| Your instructions |
The listing that follows should be copied in full and exactly, with no pictures.

| Data shown |
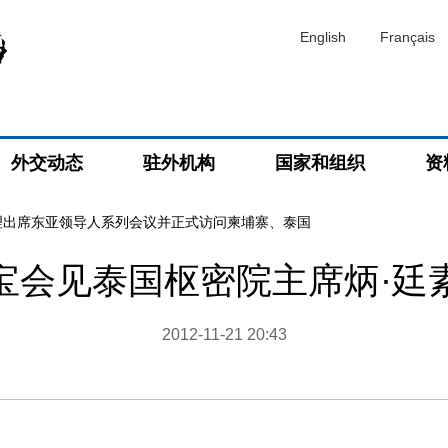
English
Français
外交动态
驻外机构
国家和组织
资
理出席东亚领导人系列会议并正式访问柬埔寨、泰国
宝会见泰国枢密院主席炳·廷
2012-11-21 20:43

| Response to this task |
English
Français
外交动态
驻外机构
国家和组织
资
理出席东亚领导人系列会议并正式访问柬埔寨、泰国
宝会见泰国枢密院主席炳·廷
2012-11-21 20:43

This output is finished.